> _WORK REQUIRED_
Once you have checked each line below, report only the number of lines that contain the word "Hong".

Stored dataset items:
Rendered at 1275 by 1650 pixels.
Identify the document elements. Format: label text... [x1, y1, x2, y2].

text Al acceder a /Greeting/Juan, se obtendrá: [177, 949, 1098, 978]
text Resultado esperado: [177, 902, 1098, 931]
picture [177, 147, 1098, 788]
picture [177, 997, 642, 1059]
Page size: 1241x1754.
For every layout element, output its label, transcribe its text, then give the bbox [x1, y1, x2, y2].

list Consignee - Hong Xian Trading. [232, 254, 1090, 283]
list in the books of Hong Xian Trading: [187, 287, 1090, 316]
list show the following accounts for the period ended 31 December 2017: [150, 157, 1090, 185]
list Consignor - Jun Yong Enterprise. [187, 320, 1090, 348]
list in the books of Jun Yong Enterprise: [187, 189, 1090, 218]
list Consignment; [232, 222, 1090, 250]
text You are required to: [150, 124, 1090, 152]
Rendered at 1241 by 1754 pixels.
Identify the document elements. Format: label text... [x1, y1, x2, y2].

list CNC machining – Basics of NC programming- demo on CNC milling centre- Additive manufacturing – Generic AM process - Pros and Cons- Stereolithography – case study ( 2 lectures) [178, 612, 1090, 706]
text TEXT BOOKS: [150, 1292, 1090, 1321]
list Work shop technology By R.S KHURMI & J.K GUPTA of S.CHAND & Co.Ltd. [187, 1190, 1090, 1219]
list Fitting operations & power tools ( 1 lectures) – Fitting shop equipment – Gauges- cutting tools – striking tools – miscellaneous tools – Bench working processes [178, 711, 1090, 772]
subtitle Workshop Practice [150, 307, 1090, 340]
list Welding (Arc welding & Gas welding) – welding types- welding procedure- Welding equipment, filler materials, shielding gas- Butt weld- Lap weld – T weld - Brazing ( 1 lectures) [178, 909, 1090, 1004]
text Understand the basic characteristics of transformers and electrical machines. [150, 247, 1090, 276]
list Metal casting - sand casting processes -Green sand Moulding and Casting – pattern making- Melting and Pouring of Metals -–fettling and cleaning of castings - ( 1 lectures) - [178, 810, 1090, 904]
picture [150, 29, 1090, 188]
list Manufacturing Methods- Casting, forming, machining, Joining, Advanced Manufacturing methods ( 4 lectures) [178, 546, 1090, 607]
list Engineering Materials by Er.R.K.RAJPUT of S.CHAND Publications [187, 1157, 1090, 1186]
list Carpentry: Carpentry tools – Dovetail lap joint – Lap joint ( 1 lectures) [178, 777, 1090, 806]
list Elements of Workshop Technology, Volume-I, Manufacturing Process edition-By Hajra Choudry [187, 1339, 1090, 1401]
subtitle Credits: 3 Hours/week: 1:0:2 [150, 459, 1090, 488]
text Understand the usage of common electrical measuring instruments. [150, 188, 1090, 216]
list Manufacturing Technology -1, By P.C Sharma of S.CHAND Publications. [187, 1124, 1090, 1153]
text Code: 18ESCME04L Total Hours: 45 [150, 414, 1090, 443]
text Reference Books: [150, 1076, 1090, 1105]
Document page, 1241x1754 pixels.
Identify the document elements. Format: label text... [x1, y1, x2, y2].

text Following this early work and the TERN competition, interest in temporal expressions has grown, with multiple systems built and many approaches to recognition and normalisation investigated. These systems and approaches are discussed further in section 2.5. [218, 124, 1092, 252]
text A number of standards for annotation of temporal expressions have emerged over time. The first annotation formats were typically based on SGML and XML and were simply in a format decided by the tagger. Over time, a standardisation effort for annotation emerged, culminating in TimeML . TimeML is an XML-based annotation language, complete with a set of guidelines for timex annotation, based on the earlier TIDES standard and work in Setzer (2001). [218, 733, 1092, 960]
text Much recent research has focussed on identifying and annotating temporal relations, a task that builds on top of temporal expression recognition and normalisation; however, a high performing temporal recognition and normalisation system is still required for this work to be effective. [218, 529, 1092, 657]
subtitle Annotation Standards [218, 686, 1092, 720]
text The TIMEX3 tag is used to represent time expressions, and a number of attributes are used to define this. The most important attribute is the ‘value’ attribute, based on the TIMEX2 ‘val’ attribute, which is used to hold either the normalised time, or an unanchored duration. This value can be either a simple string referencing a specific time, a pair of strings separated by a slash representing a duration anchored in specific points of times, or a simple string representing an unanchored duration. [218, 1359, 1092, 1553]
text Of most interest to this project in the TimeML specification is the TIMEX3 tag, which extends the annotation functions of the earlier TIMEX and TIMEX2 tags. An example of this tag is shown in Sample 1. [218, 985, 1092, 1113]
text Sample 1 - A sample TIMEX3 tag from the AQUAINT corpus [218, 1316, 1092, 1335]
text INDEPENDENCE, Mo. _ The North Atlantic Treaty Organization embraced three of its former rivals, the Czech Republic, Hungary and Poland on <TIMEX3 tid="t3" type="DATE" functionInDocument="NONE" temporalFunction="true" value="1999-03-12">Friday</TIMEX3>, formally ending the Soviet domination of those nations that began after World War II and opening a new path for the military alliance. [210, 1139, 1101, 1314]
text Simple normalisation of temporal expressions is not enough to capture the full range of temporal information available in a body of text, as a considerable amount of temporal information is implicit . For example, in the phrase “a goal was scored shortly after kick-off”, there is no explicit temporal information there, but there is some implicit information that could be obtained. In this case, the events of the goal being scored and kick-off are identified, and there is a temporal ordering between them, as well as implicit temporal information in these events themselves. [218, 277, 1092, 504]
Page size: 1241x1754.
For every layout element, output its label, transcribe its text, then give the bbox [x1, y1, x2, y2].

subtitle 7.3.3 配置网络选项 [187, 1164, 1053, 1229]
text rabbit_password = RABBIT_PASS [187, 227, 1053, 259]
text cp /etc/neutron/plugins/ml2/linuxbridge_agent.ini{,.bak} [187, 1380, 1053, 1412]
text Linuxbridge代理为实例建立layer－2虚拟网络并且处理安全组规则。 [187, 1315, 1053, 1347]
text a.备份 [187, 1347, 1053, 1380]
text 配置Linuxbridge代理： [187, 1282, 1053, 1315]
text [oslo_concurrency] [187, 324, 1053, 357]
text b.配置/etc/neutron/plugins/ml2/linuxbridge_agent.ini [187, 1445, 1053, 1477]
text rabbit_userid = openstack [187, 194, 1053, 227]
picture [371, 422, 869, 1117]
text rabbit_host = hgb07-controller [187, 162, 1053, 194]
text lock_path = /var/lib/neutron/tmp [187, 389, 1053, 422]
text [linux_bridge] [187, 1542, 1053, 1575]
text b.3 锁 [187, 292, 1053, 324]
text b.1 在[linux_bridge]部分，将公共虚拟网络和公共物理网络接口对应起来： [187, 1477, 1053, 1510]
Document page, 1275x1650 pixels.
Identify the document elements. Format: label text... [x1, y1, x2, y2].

> _OUTPUT_
2